India is not just a country. It is a civilizational force that has weathered invasions, colonisations, and now, economic coercion dressed up as diplomacy. When Donald Trump doubled down on tariffs, slapping a 50 per cent duty on Indian exports in August 2025, citing oil deals with Russia—the headlines screamed trade war. But beneath the noise, something deeper stirred. A question not of policy, but of posture. What would Krishna do?

He would not flinch. He would not flatter. He would act.

The Bhagavad Gita is not a spiritual lullaby. It is a manual for strategic clarity. Krishna did not tell Arjuna to meditate through injustice. He told him to fight when dharma demanded it. India must do the same. This is not the time for fence-sitting or diplomatic yoga. If tariffs target our farmers, our artisans, our autonomy, then silence is complicity.

Krishna taught action without attachment, but never without vision. India must invest in long-term trade alliances, even if short-term gains seem elusive. The goal is not applause from Washington or Brussels. The goal is sovereignty. That means building supply chains that do not buckle under pressure, forging trade routes that do not depend on fickle allies, and scripting our own narrative when the West spins theirs.

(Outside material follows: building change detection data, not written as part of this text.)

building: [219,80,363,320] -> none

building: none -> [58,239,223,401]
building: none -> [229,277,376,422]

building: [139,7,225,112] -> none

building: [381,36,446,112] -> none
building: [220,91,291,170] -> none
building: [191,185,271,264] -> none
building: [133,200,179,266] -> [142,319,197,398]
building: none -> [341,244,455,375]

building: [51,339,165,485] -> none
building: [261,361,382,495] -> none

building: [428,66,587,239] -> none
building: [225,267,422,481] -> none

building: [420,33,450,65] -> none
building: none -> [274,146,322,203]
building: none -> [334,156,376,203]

Remember Krishna’s refusal to dine with Duryodhana. He did not eat food defiled by wickedness. He chose Vidura’s humble meal instead. That was not sentiment. That was strategy. India must do the same. Support the vulnerable, yes but not with pit but precision. Smart subsidies. Strategic access. No romanticism.

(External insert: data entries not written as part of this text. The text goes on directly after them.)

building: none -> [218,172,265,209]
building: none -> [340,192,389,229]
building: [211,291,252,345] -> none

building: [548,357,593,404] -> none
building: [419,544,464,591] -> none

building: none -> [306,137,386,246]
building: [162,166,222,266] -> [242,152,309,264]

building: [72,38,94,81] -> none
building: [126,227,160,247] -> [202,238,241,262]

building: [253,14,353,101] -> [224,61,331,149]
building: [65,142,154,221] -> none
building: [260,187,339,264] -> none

Krishna bent rules to uphold truth. He used illusion not for deception, but for protection. India must master digital diplomacy, narrative warfare, and soft power, not to manipulate, but to defend. If the West weaponises perception, we must counter with clarity.

Time is the ultimate weapon. Krishna said it himself: I am Time. India must think in centuries, not quarters. Build institutions that outlast elections. Forge partnerships that do not collapse with a tweet. The rupee may wobble, the GDP may dip by 0.6 percent according to Goldman Sachs projections, but the soul of the nation must remain unshaken.

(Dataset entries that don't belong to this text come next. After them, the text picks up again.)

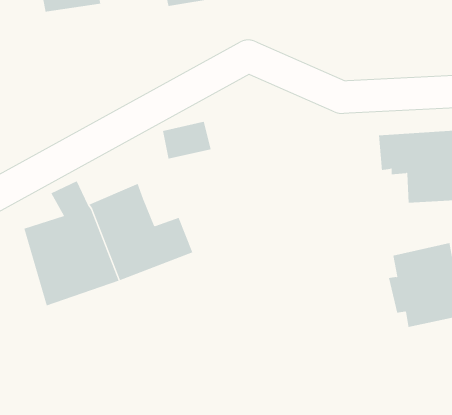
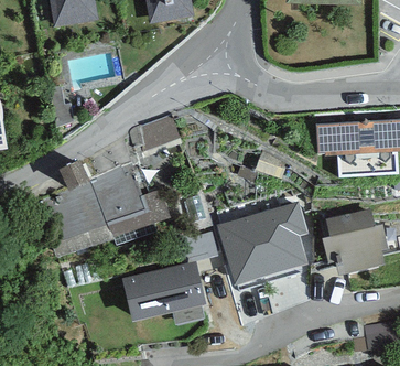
building: none -> [217,200,309,284]
building: none -> [122,260,206,323]

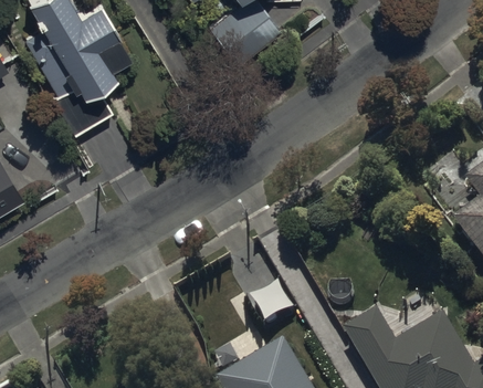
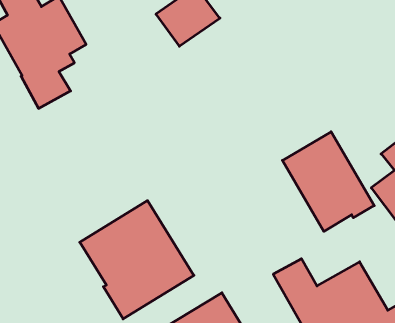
building: none -> [282,132,374,231]
building: none -> [80,201,194,319]

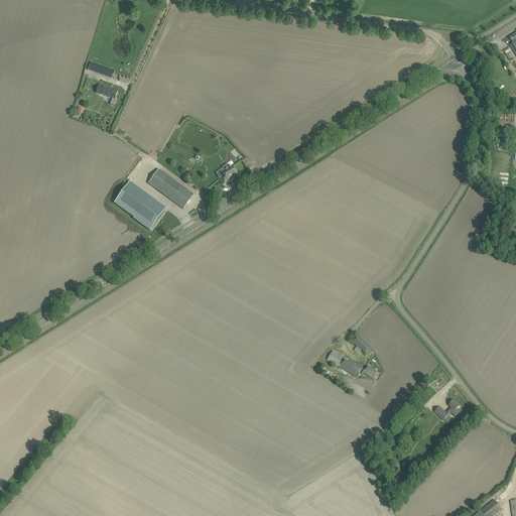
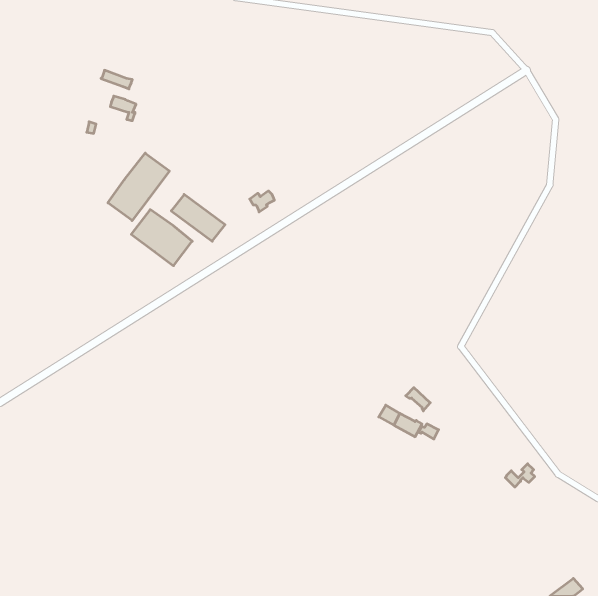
building: none -> [108,153,169,221]

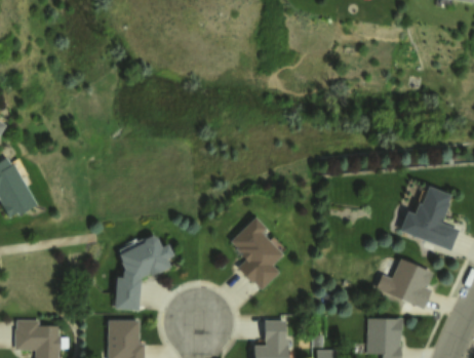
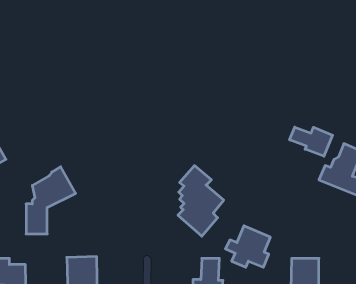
building: none -> [290,127,333,156]
building: [115,234,172,312] -> [26,167,76,234]
building: [378,258,430,307] -> [225,226,270,267]

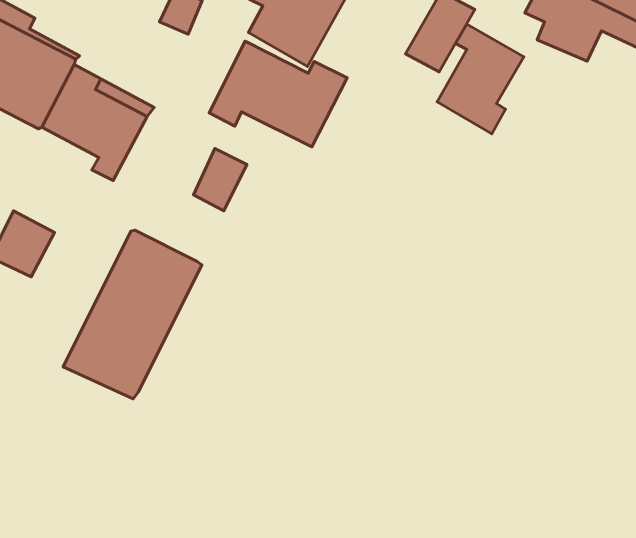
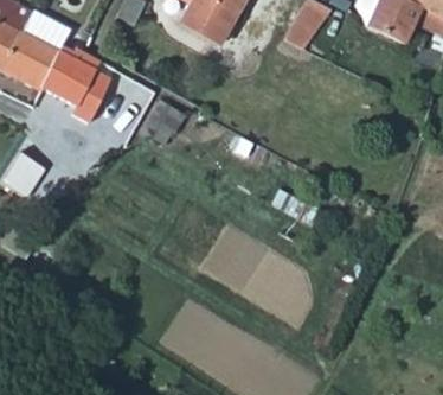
building: [437,24,524,134] -> none
building: [209,41,347,147] -> none
building: [63,230,202,399] -> none

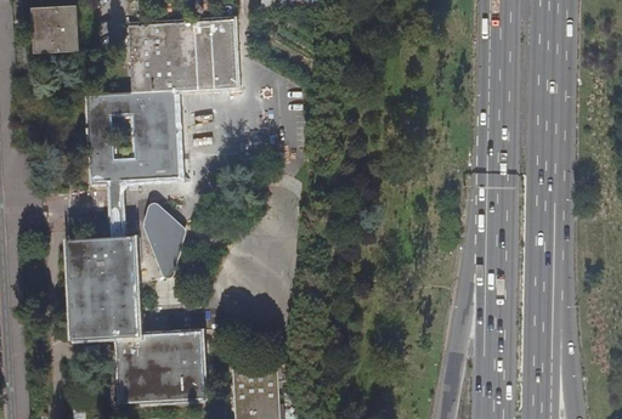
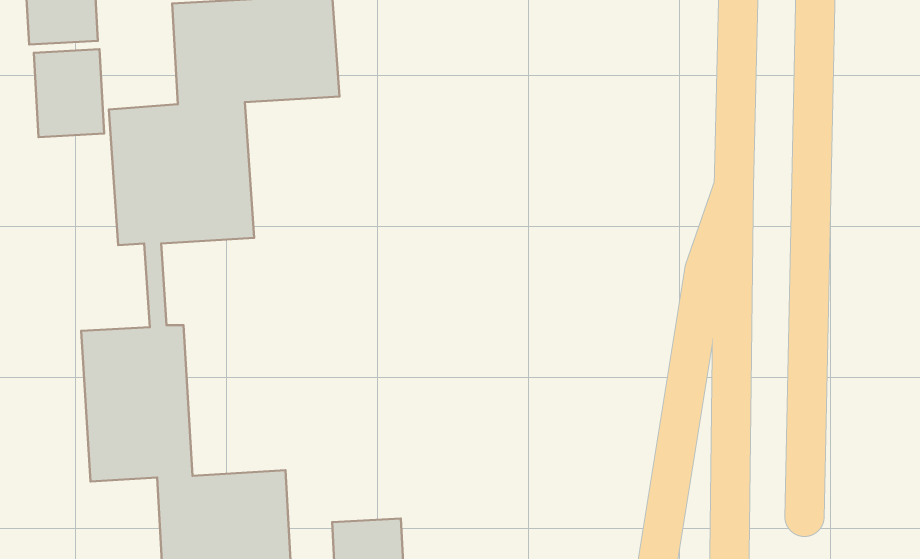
building: none -> [34,49,104,137]
building: [135,200,183,281] -> none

Unity is not a slogan. It is strategy. Tamil Nadu’s tech, Gujarat’s ports, Bengal’s artisans—these are not isolated assets. They are limbs of the same body. India must move in rhythm, not in fragments.

Before war, Krishna negotiated. When talks failed, he did not hesitate. India must blend diplomacy with deterrence. Expand trade with ASEAN, Africa, and the Gulf. Speak softly, strike when needed. Do not bark. Bite when necessary.

And above all, remember: dharma is not dogma. It is adaptability. Krishna broke rules to uphold truth. India must be flexible in policy, firm in values. If WTO norms clash with national interest, rewrite the playbook. Dharma evolves. So must we.

So as the nation celebrates Janmashtami tonight—lighting lamps, singing bhajans, and retelling the leelas of the divine strategist—let it not be just ritual. Let it be a reminder. Krishna was not born to be worshipped. He was born to awaken. To provoke clarity. To demand courage.

May this Janmashtami ignite not just devotion, but direction. Not just reverence, but resistance. Jai Shri Krishna. Vande Mataram.